You may want to go directly to:

Definition of Intrinsic classes

In “pure” object-oriented languages, all datatypes are objects, that is, all datatypes are extension classes of some base object class. This means that even things that one might not immediately think of as objects, such as character strings or numbers, are, in fact, considered to be objects.

There are two aspects to the assertion that strings or numbers are objects:

  • They are internally managed in exactly the same was as any other objects. That is, a string or numeric variable is actually a reference to an object that contains the string or numeric value, rather than itself directly containing the string or numeric value.
  • They are syntactically identical to other objects. That is, the syntax for manipulating strings or numbers is the same as the syntax for manipulating other objects. More specifically, methods are applied to strings or numbers using the exact same syntax as when methods are applied to other objects.

Since the first aspect is concerned with the internal management of strings or numbers, it is largely irrelevant from the perspective of a programmer using a “pure” object- oriented language. In fact, many languages that profess to be “pure” actually “cheat,” internally, and they special-case string and numeric data. They do so because string and numeric data is so important, and so heavily used in all programming languages, that insisting on not treating it specially (internally) is pedantry that has a cost in performance. To see why, consider a statement that adds two numbers together (the language for the example is, of course, SOUL):

%x is float %y is float ... %x = %y + 13

Insisting that numbers are no different from any other object means that this statement must get the value referenced by %y, add it to the number referenced by the literal 13, create a new Float instance and set %x to reference that new instance. Clearly, this would be less efficient than taking the number in %y, adding 13 to it, and setting %x to the result. Fortunately, the way this is actually done is purely an under-the-covers implementation issue, so one can always pretend that “pure” object-oriented processing is being used. This is so because numbers and strings are an example of a special class of objects called immutable objects. Immutable objects, as the name suggests, cannot be changed once they are created.

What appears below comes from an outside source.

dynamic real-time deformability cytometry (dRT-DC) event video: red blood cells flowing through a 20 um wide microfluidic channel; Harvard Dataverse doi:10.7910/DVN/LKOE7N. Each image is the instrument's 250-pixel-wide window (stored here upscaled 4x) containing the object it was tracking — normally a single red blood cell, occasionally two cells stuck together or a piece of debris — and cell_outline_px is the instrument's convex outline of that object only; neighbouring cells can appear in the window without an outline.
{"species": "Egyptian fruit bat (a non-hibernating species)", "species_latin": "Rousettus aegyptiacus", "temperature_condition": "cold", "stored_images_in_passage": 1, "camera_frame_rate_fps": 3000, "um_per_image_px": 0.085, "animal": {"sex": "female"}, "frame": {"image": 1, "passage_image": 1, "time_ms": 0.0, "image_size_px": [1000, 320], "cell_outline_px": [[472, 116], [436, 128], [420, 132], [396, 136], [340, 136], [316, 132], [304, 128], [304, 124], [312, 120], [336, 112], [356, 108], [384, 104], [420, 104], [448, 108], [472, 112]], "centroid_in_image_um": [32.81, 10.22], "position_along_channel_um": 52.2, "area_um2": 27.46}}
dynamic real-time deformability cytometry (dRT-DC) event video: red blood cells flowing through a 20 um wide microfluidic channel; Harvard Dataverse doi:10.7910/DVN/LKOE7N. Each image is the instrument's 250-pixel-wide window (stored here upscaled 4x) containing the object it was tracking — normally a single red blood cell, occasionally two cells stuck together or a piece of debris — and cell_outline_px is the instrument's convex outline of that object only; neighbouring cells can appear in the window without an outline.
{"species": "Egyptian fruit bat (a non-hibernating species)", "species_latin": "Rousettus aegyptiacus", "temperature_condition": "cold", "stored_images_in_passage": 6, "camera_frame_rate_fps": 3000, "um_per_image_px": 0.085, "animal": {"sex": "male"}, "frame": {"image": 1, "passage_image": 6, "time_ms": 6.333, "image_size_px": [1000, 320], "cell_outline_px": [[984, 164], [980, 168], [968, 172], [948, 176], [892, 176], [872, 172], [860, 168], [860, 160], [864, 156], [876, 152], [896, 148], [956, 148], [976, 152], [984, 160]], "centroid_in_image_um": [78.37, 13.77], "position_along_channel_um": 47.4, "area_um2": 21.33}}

To illustrate the difference between immutable objects and mutable objects, consider two variables:

%count is float %account is object bankAccount

If %account were set to a new object instance, it would not be surprising if, after it's set, the object changed. For example, it wouldn't be surprising if the account balance for %account changed, even if the change was done via a different variable:

print %account:balance %myAccount = %account %myAccount:addToBalance(23) print %account:balance

In this example, it is expected that the balance displayed in the second Print statement will be 23 greater than that displayed by the first. On the other hand, given the following:

print %count %myCount = %count %myCount:addToValue(23) print %count

It would be surprising for some operation on %myCount to have changed the value in %count. In general, for variables that contain numeric or string values, one would only expect the value to change when a new value is assigned to it. In fact, one would not expect to see methods like AddToValue that modify the method object for a numeric datatype.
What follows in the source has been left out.